Zadanie do wykonania a
Przepisz dokładnie fragment wypowiedzi o przechowywaniu danych od słów „Chyba, że i” aż do słów „właściwego segregowania dokumentów.” włącznie.

######

Wysłane 2017-12-12 13:20 , Edytowane 2017-12-12 13:27

spider_co 

Te, które są przygotowane w biurze, są praktycznie kopiami, a dla użytkownika mają wydzieloną oddzielną partycję na dane, dlatego nie ma później wiekszych problemów, w razie awarii, z doprowadzeniem tego do ładu.


Chyba, że i tak część danych masz na C część w moich dokumentach, część na partycji. 

Powtarzam, żadna różnica czy jest to folder czy partycja od strony użytkownika.  

Generalnie najwygodniejsza opcja, to trzymanie danych w folderze, który jest synchronizowany z chmurą. 
W razie awarii lub zmiany laptopa szybko można odzyskać wszystkie dane. 


do właściwego segregowania dokumentów.

Jakiego Nortona? jakiego segregowania? Dlaczego traktujesz ludzi jak komputerowców?

Człowiek przychodzi i może nie zdawać sobie nawet sprawy jak działa komputer, gdzie są pliki itp. 
Człowiek podłącza np. aparat foto i mu się pliki gdzieś tam same kopiują. Odpala program i mu się dokumenty gdzieś tam same wgrywają. 

Ty chcesz, aby ludzie decydowali gdzie co zapiszą? Większość ludzi tego w ogóle nie ogarnia. Oni są przyzwyczajeni z telefonu, że samo ma się robić.

######

Zadanie do wykonania b
W rekordach zamień „dropdown” na „list” w wierszach od wiersza z „### **Step 7: Filtering Demo**” aż do wiersza z „clear the filters” włącznie, a resztę pozostaw bez zmian. Podaj tylko te wiersze.

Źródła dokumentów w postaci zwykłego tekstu
######

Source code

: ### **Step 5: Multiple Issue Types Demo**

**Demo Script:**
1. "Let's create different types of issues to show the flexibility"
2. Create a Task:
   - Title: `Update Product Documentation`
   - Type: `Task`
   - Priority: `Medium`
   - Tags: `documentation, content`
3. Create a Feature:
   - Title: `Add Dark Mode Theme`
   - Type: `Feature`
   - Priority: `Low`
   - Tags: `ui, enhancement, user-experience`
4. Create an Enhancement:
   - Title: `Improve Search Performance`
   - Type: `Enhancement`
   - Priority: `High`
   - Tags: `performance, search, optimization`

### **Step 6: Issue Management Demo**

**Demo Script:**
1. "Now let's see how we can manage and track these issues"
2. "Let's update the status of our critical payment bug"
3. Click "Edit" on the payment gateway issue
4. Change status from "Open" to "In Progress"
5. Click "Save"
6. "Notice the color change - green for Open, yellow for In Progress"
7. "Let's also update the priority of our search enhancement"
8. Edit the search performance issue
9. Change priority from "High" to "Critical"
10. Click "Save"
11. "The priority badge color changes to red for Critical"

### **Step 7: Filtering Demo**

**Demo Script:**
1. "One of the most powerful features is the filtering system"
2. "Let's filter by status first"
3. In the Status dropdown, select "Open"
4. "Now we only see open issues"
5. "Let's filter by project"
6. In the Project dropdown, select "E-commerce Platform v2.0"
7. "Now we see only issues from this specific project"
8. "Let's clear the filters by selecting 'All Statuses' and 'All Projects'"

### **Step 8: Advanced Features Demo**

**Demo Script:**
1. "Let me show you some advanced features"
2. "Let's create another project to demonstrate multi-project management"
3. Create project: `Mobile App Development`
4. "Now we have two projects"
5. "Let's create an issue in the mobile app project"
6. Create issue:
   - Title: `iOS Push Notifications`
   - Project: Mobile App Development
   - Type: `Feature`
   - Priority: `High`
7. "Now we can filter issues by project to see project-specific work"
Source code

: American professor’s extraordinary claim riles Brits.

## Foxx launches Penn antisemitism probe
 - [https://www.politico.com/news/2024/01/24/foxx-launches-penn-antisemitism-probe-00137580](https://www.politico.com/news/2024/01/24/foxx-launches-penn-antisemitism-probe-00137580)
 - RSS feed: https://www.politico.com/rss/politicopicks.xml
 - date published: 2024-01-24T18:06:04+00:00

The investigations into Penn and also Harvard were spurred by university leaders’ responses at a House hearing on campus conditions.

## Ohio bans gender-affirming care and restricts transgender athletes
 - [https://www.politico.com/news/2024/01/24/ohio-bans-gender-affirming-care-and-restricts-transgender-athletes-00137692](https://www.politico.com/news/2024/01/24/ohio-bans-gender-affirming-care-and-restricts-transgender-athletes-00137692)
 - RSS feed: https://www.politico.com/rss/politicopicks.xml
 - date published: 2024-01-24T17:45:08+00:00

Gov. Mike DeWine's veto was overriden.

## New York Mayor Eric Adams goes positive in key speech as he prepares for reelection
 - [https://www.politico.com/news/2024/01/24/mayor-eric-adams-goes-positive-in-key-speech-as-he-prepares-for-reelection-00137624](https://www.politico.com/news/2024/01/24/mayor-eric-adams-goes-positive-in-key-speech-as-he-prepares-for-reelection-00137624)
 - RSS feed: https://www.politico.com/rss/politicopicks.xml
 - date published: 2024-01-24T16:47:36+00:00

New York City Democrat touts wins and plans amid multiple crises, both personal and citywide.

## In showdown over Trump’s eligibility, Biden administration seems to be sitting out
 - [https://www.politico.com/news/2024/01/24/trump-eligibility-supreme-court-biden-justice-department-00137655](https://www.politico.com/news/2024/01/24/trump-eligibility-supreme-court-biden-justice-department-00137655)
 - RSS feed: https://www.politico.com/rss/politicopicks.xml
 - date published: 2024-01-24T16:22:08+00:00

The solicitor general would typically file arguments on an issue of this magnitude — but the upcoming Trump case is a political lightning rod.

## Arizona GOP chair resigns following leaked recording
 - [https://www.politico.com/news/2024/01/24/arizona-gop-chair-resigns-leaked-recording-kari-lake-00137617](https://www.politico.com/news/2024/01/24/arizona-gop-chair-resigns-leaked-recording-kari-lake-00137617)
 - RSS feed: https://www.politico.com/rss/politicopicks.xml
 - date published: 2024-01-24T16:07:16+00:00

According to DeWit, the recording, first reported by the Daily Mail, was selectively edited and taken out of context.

######

Odpowiedź pisemna a
Chyba, że i tak część danych masz na C część w moich dokumentach, część na partycji. 

Powtarzam, żadna różnica czy jest to folder czy partycja od strony użytkownika.  

Generalnie najwygodniejsza opcja, to trzymanie danych w folderze, który jest synchronizowany z chmurą. 
W razie awarii lub zmiany laptopa szybko można odzyskać wszystkie dane. 


do właściwego segregowania dokumentów.

Odpowiedź pisemna b
### **Step 7: Filtering Demo**

**Demo Script:**
1. "One of the most powerful features is the filtering system"
2. "Let's filter by status first"
3. In the Status list, select "Open"
4. "Now we only see open issues"
5. "Let's filter by project"
6. In the Project list, select "E-commerce Platform v2.0"
7. "Now we see only issues from this specific project"
8. "Let's clear the filters by selecting 'All Statuses' and 'All Projects'"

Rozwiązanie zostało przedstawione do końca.